Eigentlich hätte dieses Konzert im Rahmen eines der großen Festivals stattfinden müssen. Schließlich war es das erste Mal, dass zwei der besten Jazz-Gitarristen Europas zusammen auftreten. Doch die Stilrichtung, mit der sowohl Joscho Stephan als auch Biréli Lagrène identifiziert werden, ist der so genannte Gipsy Jazz in der Nachfolge des legendären, lange schon verstorbenen Django Reinhardt. Und dieses Genre führt offensichtlich eher eine Randexistenz auf der Jazzszene.
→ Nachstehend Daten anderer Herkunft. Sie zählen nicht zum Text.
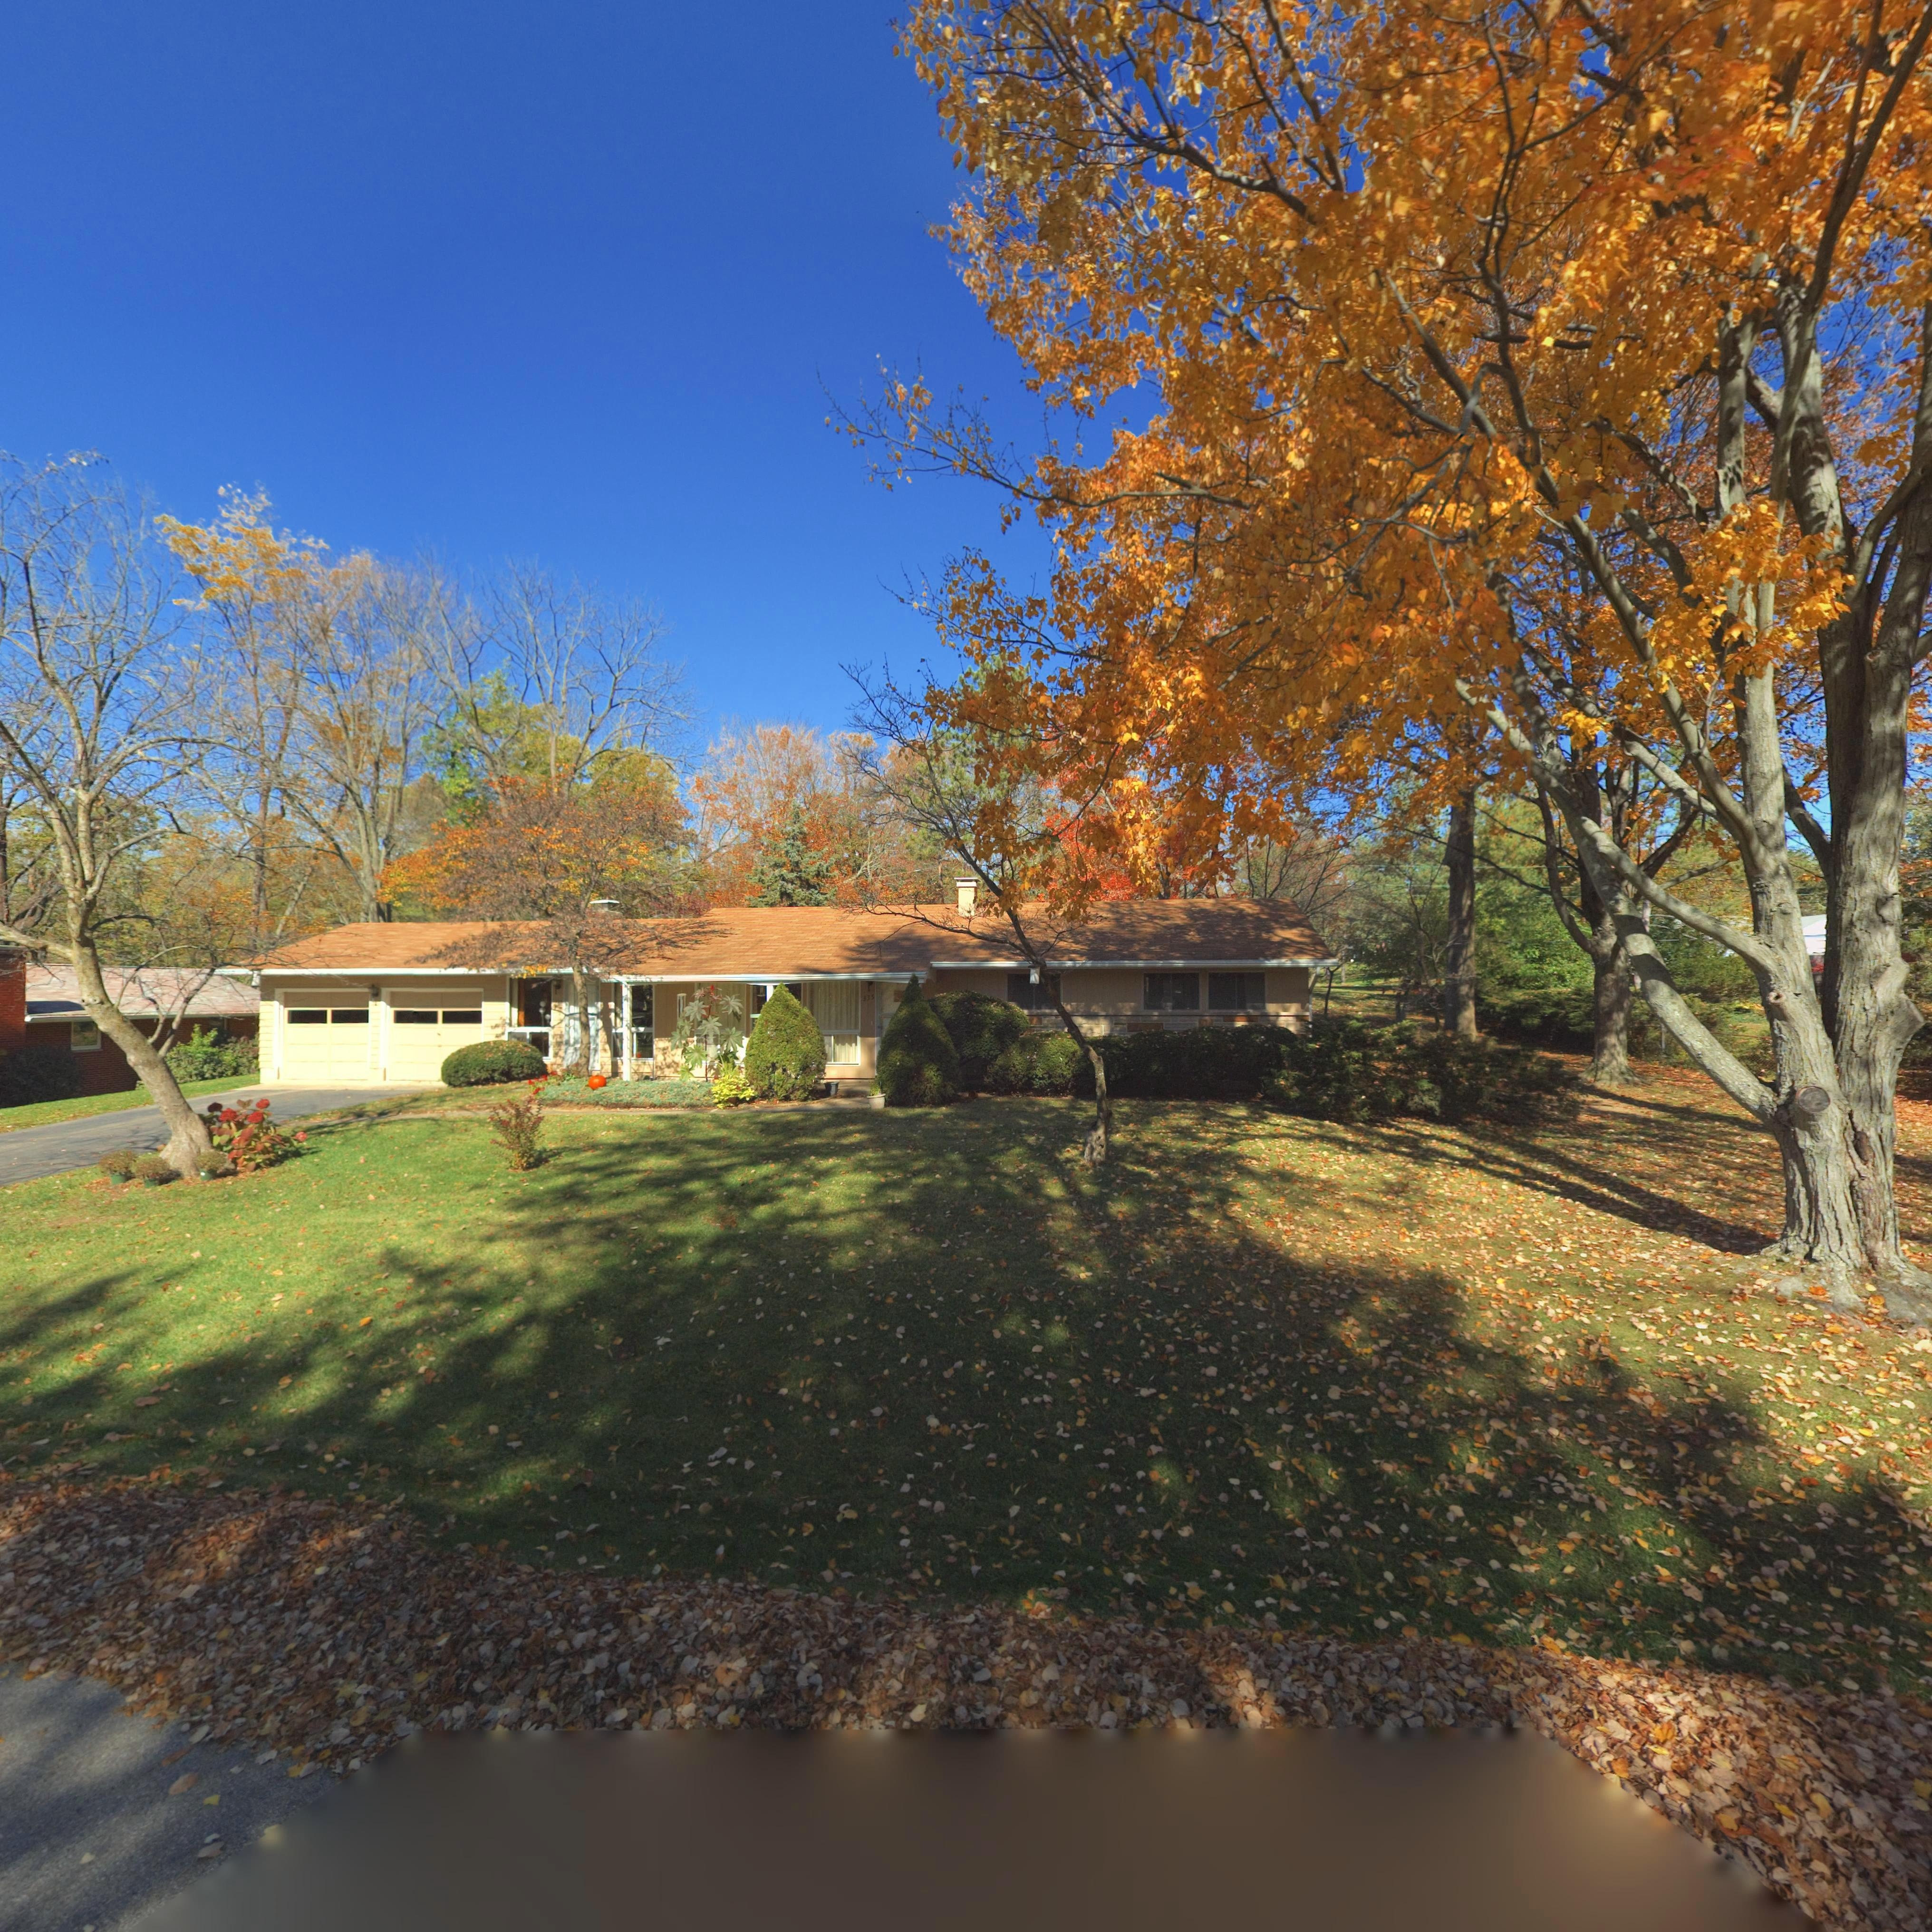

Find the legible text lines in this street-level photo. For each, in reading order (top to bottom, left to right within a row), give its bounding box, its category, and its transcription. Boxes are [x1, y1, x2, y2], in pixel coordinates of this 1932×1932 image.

Mit der Folge, dass ein solches Gipfeltreffen nun eben bei einem bescheiden kleinen Festival über die Bühne geht. Es eröffnet die Dudenhofener Jazztage, veranstaltet vom örtlichen Kulturverein. Immerhin, die Festhalle des vorderpfälzischen Dorfes, in der Nachbarschaft der Feuerwehr, ist bestens gefüllt.
Django Reinhardt gehuldigt
Sie werden in zweierlei Hinsicht nicht enttäuscht. Zum einen, weil die beiden Gitarristen die Musik von Django Reinhardt erwartungsgemäß hochleben lassen, viele seiner Kompositionen spielen und sich dabei als Solisten und an der für das Genre typischen Rhythmusgitarre abwechseln, unterstützt von einem dritten Mann, Volker Kamp an Kontrabass und Bassgitarre.
Aber der Einsatz des zuletzt genannten Instruments zeigt es bereits an: Das Repertoire des Auftritts ist offen für Neueres, für Bossa Nova oder Stevie Wonders Funky-Titel „Isn’t She Lovely“. Und was in den Solo-Improvisationen erklingt, sprengt selbst in den Retro-Stücken die Grenzen des Genres. Das ist vor allem das Verdienst von Joscho Stephan. Der Mönchengladbacher macht seinem Ruf als Virtuose der Gitarre alle Ehre, stürzt sich, je länger der Abend, desto mehr, in die abenteuerlichsten Eskapaden quer übers Griffbrett. Dabei nutzt er die Möglichkeiten des Instruments so komplett aus, dass man sich fragt, warum andere Gitarristen im Vergleich Magerkost auftischen.
Ein Eindruck, der leider auch Lagrène einschließt. Der Mann aus dem Elsass, ein ruhiger Typ, der zur Entfaltung Zeit braucht, hat zusehends Mühe, mit seinem forsch nach vorne preschenden Partner Schritt zu halten. Das nächste Mal vielleicht, wenn’s denn eines geben sollte.